* TEXTAUSZUG:
Selenskyj: "Wir kämpfen weiter"
Mit einem knapp vierminütigen Videoclip hat sich der ukrainische Präsident Wolodymyr Selenskyj am späten Sonntagnachmittag an die Teilnehmer des unter dem Motto "YesWeCare" stehenden Ukraine-Benefizkonzerts am Wiener Heldenplatz gewandt. "Wir kämpfen weiter", lautete die zentrale Botschaft der mit Musik und erschütternden Bildern von Einschlägen und Explosionen untermalten Rede, in der er einen Waffenstillstand forderte und proklamierte: "Frieden ist die einzige Wahl!"
Bei der Zuspielung zwischen den Auftritten der Bands Buntspecht und Cari Cari wurde es still am Heldenplatz, zu dem sich zu diesem Zeitpunkt laut Schätzung des Veranstalters an die 50.000 Menschen in der Abendsonne versammelt hatten. An die angekündigte Maskenpflicht hielt sich jedoch nur ein Bruchteil der Besucherinnen und Besucher. Auch Transparents waren Mangelware. Vereinzelt waren Flaggen und Luftballons zu sehen. Menschen mit Blumen im Haar verbreiteten eher Woodstock- als Demo-Feeling. Doch von der Bühne war die Botschaft eindeutig. Oska formulierte es so: "Kriege sind absolut sinnlos!" Und Lemo erinnerte: "Vergesst nicht zu spenden, dafür san man ja alle da!".
Die Veranstaltung war um 13 Uhr bei strahlendem Sonnenschein gestartet. Der Eintritt ist frei, es werden jedoch Spenden für die Kriegsopfer der Ukraine gesammelt. Der gesamte Betrag wird den Organisationen SOS-Kinderdorf und Nachbar in Not übergeben. Mit einfach zu scannenden QR-Codes auf den Bildschirmen der gelb-blauen Bühne wird man auf die Homepage des SOS-Kinderdorfs weitergeleitet, wo gespendet werden kann. Außerdem wurde dazu aufgerufen, kleine Stofftiere links und rechts der Bühne für geflüchtete Kinder abzugeben. Bargeldspenden sind vor Ort ebenfalls möglich.

* EXTRAHIERTES MATERIAL:
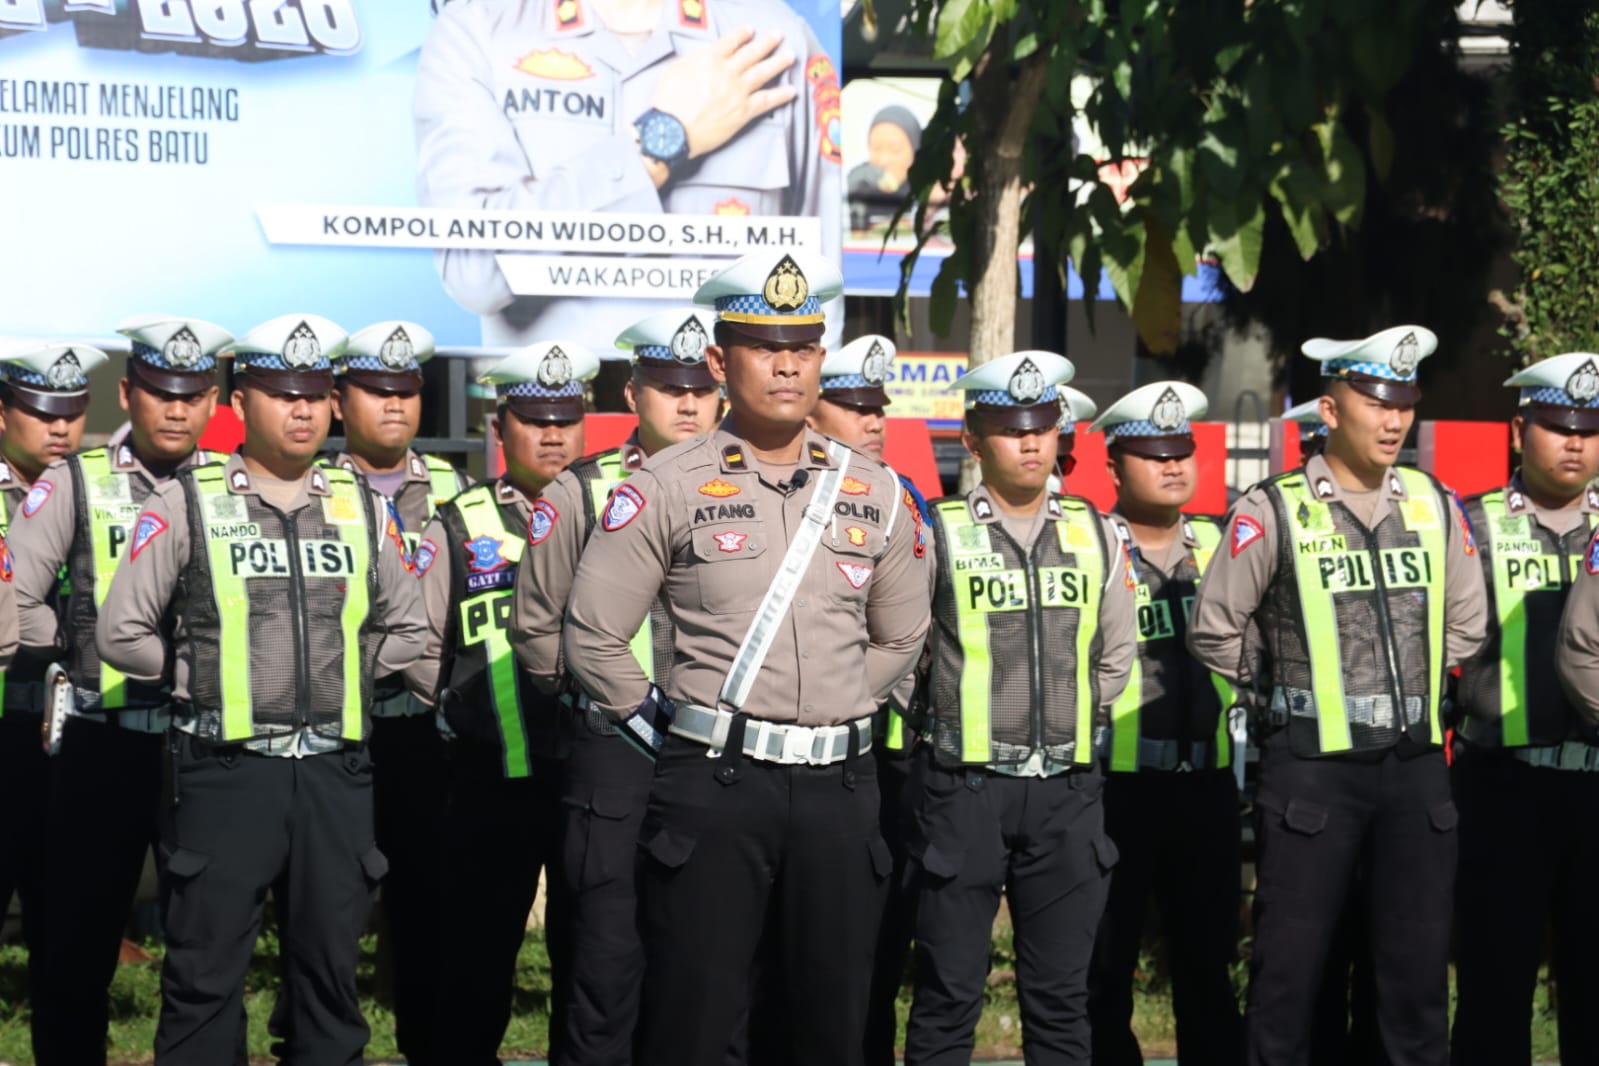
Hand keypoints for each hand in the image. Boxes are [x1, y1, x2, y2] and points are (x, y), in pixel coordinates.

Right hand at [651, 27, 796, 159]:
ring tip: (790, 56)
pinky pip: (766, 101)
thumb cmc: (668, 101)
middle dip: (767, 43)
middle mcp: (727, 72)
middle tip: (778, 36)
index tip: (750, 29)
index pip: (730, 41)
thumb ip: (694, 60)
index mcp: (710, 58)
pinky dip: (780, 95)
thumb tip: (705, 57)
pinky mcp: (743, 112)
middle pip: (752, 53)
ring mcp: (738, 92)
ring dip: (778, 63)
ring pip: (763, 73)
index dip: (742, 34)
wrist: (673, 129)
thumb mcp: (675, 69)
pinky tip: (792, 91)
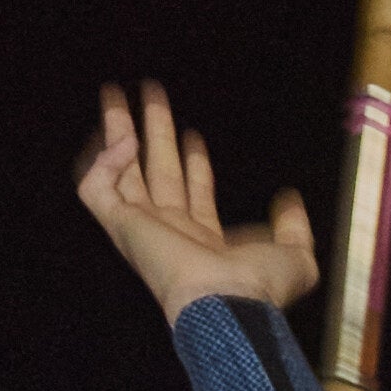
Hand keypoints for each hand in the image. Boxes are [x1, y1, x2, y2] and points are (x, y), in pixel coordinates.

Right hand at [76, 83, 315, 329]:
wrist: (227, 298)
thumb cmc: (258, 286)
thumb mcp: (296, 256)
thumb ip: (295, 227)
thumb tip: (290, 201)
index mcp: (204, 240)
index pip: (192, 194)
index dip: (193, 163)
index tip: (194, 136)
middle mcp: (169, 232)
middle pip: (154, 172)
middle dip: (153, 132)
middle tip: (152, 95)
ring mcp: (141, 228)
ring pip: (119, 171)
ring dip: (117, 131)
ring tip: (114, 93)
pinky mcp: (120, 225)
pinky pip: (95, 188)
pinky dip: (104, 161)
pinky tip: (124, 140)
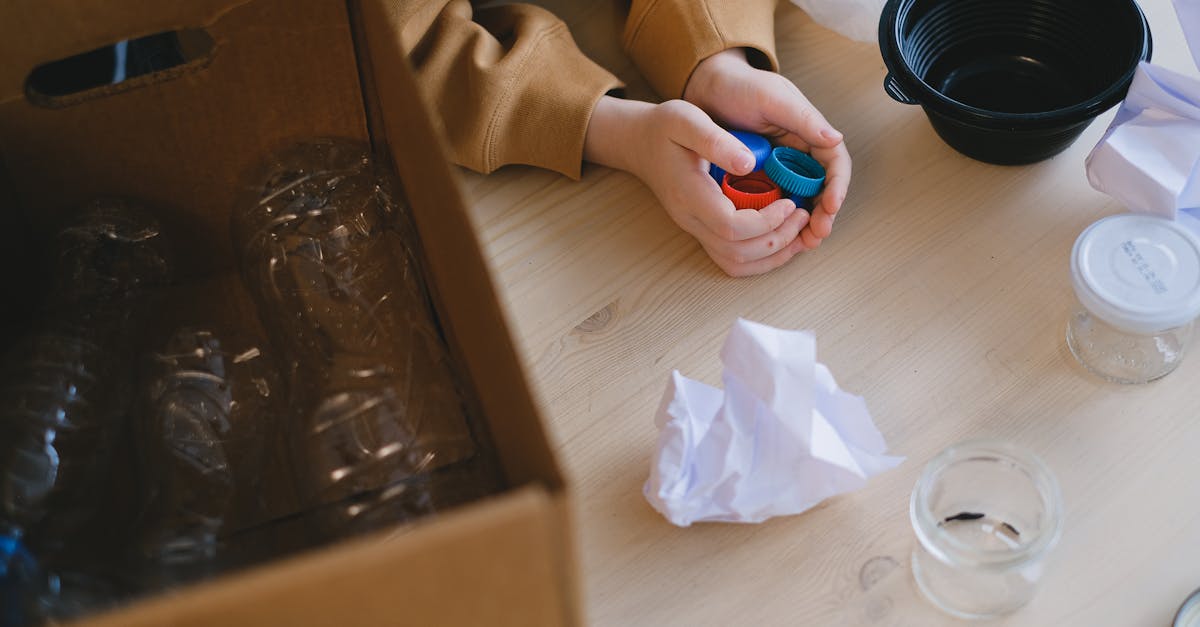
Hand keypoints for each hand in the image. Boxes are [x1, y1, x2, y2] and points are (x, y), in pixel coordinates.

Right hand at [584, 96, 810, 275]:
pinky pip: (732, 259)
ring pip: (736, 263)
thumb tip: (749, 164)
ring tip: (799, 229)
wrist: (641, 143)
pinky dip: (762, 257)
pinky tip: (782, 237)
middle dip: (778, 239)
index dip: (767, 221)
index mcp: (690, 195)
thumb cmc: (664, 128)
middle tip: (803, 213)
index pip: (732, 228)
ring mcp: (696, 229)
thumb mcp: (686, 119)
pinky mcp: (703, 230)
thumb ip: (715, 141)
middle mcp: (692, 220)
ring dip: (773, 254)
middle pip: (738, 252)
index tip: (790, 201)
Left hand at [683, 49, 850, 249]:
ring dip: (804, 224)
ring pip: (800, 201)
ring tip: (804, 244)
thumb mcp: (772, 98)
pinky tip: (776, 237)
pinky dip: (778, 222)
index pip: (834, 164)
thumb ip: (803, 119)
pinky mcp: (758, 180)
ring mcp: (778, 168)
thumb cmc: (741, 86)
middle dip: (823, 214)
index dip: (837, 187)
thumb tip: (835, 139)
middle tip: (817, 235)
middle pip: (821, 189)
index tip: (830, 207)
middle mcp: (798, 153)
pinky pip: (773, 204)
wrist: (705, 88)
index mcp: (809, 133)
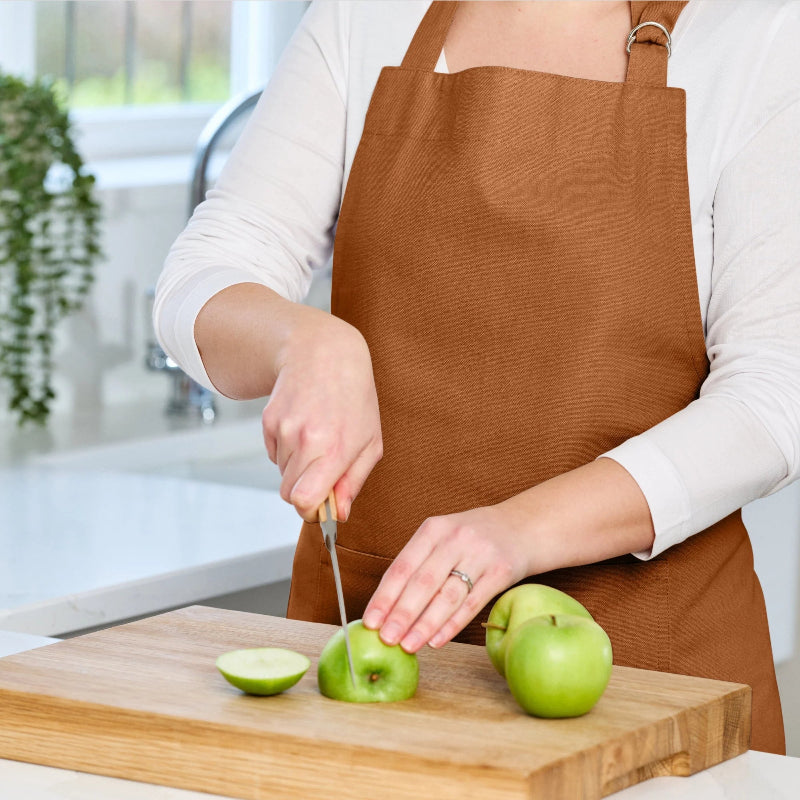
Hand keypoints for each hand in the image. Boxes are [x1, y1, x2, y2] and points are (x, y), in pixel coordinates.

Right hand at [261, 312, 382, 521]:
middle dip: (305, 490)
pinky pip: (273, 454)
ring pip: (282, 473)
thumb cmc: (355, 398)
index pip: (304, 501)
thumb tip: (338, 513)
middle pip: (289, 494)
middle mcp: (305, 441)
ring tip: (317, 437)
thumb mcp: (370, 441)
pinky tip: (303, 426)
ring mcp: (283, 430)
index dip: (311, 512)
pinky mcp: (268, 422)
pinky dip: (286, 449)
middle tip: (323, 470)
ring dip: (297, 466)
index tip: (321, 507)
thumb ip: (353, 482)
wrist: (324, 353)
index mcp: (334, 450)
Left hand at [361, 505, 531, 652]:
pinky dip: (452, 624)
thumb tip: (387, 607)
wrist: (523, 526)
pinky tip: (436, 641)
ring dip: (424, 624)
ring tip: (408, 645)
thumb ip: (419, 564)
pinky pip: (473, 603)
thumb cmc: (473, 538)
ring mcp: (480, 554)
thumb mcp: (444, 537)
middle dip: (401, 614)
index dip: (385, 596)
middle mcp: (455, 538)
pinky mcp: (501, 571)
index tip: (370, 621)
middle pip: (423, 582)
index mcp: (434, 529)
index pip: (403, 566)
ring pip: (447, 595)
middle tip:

* ARBEITSAUFTRAG A: Fasse den Textauszug in zwei Sätzen zusammen.
* ARBEITSAUFTRAG B: Bearbeite den Abschnitt des Textauszugs, der bei den Worten „Die Veranstaltung war“ beginnt und nach „Ort ebenfalls möglich.“ endet. Gib ihn wieder und setze dabei „bewölktem Himmel“ an die Stelle von „strahlendem Sonnenschein“.
Die Einträge werden hier nicht benötigt.

* ANTWORT A: Beim Ukraine-Benefizkonzert „YesWeCare“ am Wiener Heldenplatz wandte sich der ukrainische Präsident Wolodymyr Selenskyj mit einem Videoclip an laut Veranstalter rund 50.000 Menschen, forderte einen Waffenstillstand und erklärte: „Wir kämpfen weiter.“ Der Eintritt ist frei, doch werden Spenden für die Kriegsopfer der Ukraine gesammelt, deren gesamter Betrag an SOS-Kinderdorf und Nachbar in Not geht.

* ANTWORT B:
Die Veranstaltung war um 13 Uhr bei bewölktem Himmel gestartet. Der Eintritt ist frei, es werden jedoch Spenden für die Kriegsopfer der Ukraine gesammelt. Der gesamte Betrag wird den Organisationen SOS-Kinderdorf und Nachbar in Not übergeben. Mit einfach zu scannenden QR-Codes auf den Bildschirmen der gelb-blauen Bühne wird man auf die Homepage des SOS-Kinderdorfs weitergeleitet, wo gespendet werden kann. Außerdem wurde dazu aufgerufen, kleine Stofftiere links und rechts der Bühne für geflüchtete Kinder abzugeben. Bargeldspenden sind vor Ort ebenfalls möglich.